===== Extract =====
My nearly-two-year-old is demanding to use the potty. I’m not sure at what point in my life this became a source of bragging, but I find myself as happy (almost) as when the Chicago Bears won Super Bowl XX.
It is even more impressive to me since Archie doesn’t speak yet. Or, more accurately, he doesn’t speak a version of English recognizable to anyone outside of our Tenth Street house. Archie mastered “Ball” quite some time ago, and has since extended its meaning to include any circular object within view. It is at once and observation and a warning, especially since he will not let up until someone else acknowledges the presence of Ball. There is no snooze on this alarm. Archie’s vocabulary also includes “Robby” (which we take to mean either boy or brother), “Wee-woo” (a reference to the Beatles of kids music, the Wiggles), and a sonic screech with a meaning that is always contextual.
Instead of words, Archie uses gestures to get his potty point across. First, his right hand reaches inside his cloth diapers, accompanied by a low-decible screech requesting immediate attention. Second, he nods with great clarity at the question, “Do you have to go potty?” With that, I whisk him to the bathroom, unsnap his bundle, and then aim him over the open toilet. Archie takes it all in patiently, like waiting for the crosswalk light to change. Then, looking down at the miracle of urination, we watch the event unfold. All of the pagentry is internalized.
=====
## Work request
Answer these questions from the potty-training passage.
(a) Which team's Super Bowl win does the writer compare this happiness to?
(b) Which word has Archie extended to mean any circular object within view?
(c) Which hand does Archie reach inside his cloth diapers?
===== Supplied material =====
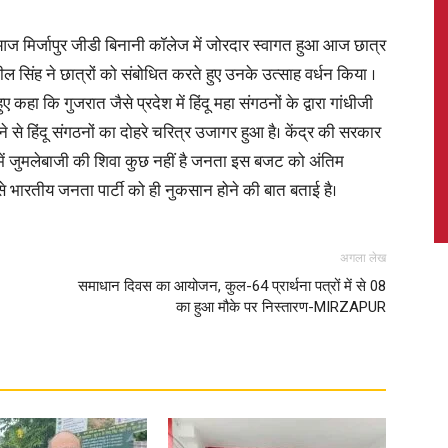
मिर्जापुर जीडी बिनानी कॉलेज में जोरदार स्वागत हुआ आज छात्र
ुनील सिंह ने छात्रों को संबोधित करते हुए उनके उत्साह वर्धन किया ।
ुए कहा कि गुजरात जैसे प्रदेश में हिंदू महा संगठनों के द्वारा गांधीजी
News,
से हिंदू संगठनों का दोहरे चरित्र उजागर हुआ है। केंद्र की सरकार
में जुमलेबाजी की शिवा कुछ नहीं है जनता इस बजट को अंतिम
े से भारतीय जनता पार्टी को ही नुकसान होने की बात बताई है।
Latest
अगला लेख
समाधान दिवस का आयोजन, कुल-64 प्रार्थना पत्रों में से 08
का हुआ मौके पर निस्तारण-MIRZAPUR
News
=====
## Response to this exercise
(a) The Chicago Bears (Super Bowl XX)
(b) "Ball"
(c) His right hand